El factor temporal como eje de la decisión
Al analizar el expediente CAF 4923/2025, los jueces José Luis López Castiñeira, María Claudia Caputi y Luis María Márquez centraron su atención en un elemento cronológico determinante: la condición fiscal de los proveedores al momento de celebrarse las operaciones.
La Cámara observó que la propia Administración reconoció que, al tiempo de la prestación de los servicios, los proveedores contaban con CAE/CAI vigente y se encontraban habilitados. La publicación de estos sujetos en la base de “apócrifos” (E-Apoc) fue, en todos los casos, posterior o concomitante al vínculo con la recurrente.
El tribunal fue enfático al señalar que no resulta reprochable la conducta de un contribuyente cuando las irregularidades detectadas por la fiscalización son ajenas a su esfera de control. En este sentido, la sentencia subraya que el deber de diligencia del comprador se agota al verificar la CUIT activa y la validez de los comprobantes autorizados por el propio Fisco.
La vigencia de la doctrina Bildown
El fallo se asienta sobre la jurisprudencia de la Corte Suprema de Justicia de la Nación en el precedente “Bildown SA”. La Cámara recordó que el derecho al cómputo del crédito fiscal no puede ser cercenado por la conducta omisiva o irregular de terceros (los proveedores), siempre que el adquirente de los bienes o servicios haya cumplido con los recaudos legales de validación formal.
Asimismo, la Sala II dio especial valor a la prueba pericial contable producida, que demostró la materialidad de los pagos a través de canales bancarios, la correcta registración en los libros IVA y la realización de las retenciones impositivas de ley.

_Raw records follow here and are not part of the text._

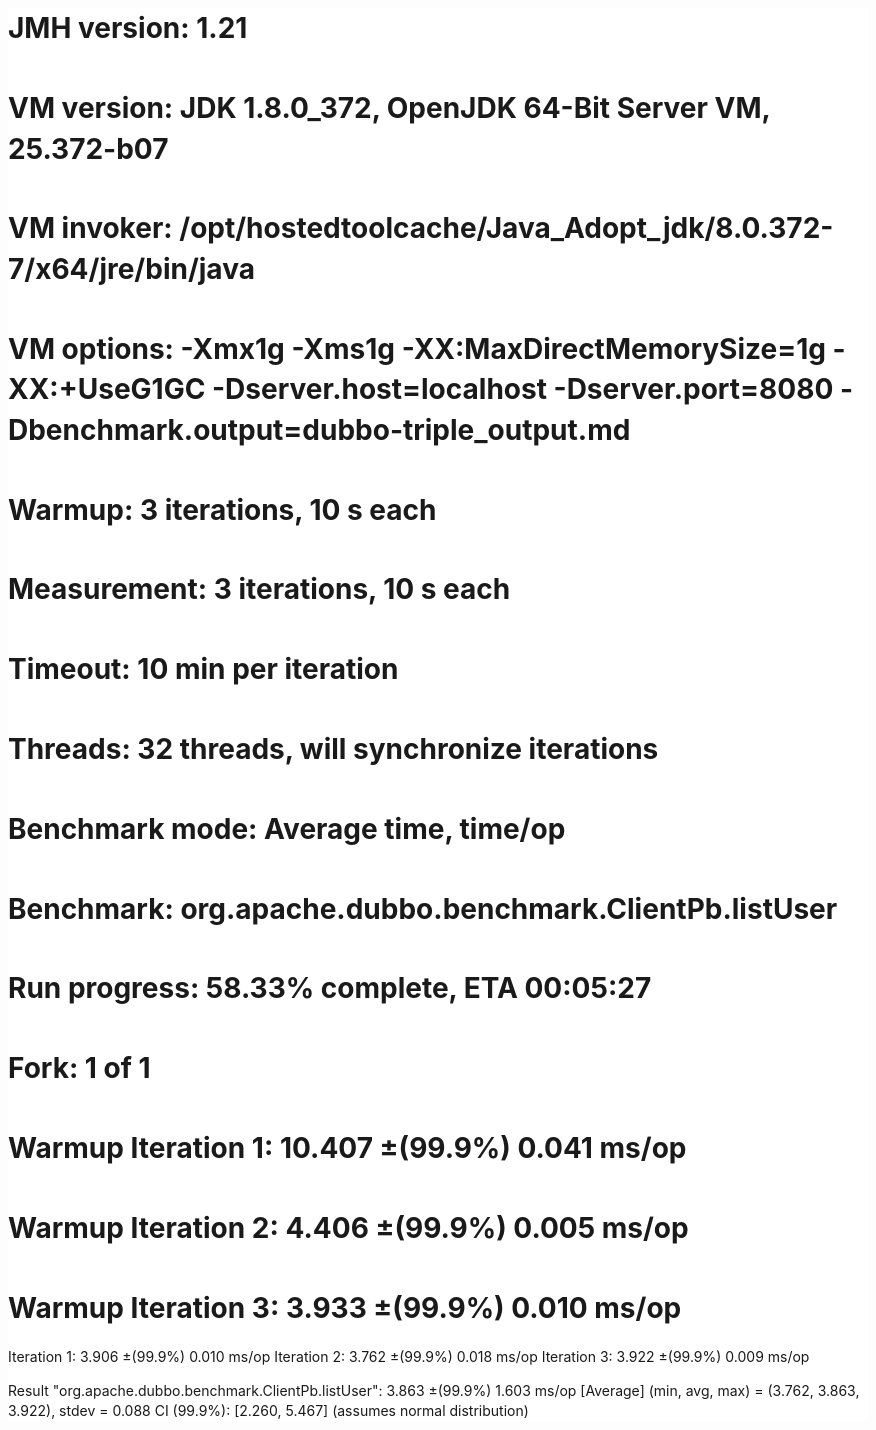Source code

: 
# JMH version: 1.21
# VM version: JDK 1.8.0_372, OpenJDK 64-Bit Server VM, 25.372-b07
# VM invoker: /opt/hostedtoolcache/Java_Adopt_jdk/8.0.372-7/x64/jre/bin/java
# VM options: -Xmx1g -Xms1g -XX:MaxDirectMemorySize=1g -XX:+UseG1GC -Dserver.host=localhost -Dserver.port=8080 -Dbenchmark.output=dubbo-triple_output.md
# Warmup: 3 iterations, 10 s each
# Measurement: 3 iterations, 10 s each
# Timeout: 10 min per iteration
# Threads: 32 threads, will synchronize iterations
# Benchmark mode: Average time, time/op
# Benchmark: org.apache.dubbo.benchmark.ClientPb.listUser

# Run progress: 58.33% complete, ETA 00:05:27
# Fork: 1 of 1
# Warmup Iteration   1: 10.407 ±(99.9%) 0.041 ms/op
# Warmup Iteration   2: 4.406 ±(99.9%) 0.005 ms/op
# Warmup Iteration   3: 3.933 ±(99.9%) 0.010 ms/op
Iteration   1: 3.906 ±(99.9%) 0.010 ms/op
Iteration   2: 3.762 ±(99.9%) 0.018 ms/op
Iteration   3: 3.922 ±(99.9%) 0.009 ms/op


Result "org.apache.dubbo.benchmark.ClientPb.listUser":
  3.863 ±(99.9%) 1.603 ms/op [Average]
  (min, avg, max) = (3.762, 3.863, 3.922), stdev = 0.088
  CI (99.9%): [2.260, 5.467] (assumes normal distribution)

Para los magistrados, estas “máximas de la experiencia” y la sana crítica impiden que una mera sospecha sistémica del Fisco sea suficiente para desvirtuar una operación comercial real.
Conclusión y proyecciones
La decisión de revocar tanto el ajuste tributario como la sanción impuesta deja un mensaje contundente al organismo recaudador (actual ARCA): la potestad de fiscalización no autoriza a transformar al contribuyente de buena fe en un investigador de la capacidad operativa de sus contratantes.
Este pronunciamiento fortalece el principio de legalidad y protege a las empresas frente a la pretensión fiscal de extender la responsabilidad por el cumplimiento de obligaciones ajenas sin una ley previa que lo sustente. En definitiva, si el Fisco habilita a un proveedor para emitir facturas, no puede luego sancionar a quien las recibe confiando en la veracidad de esa habilitación oficial.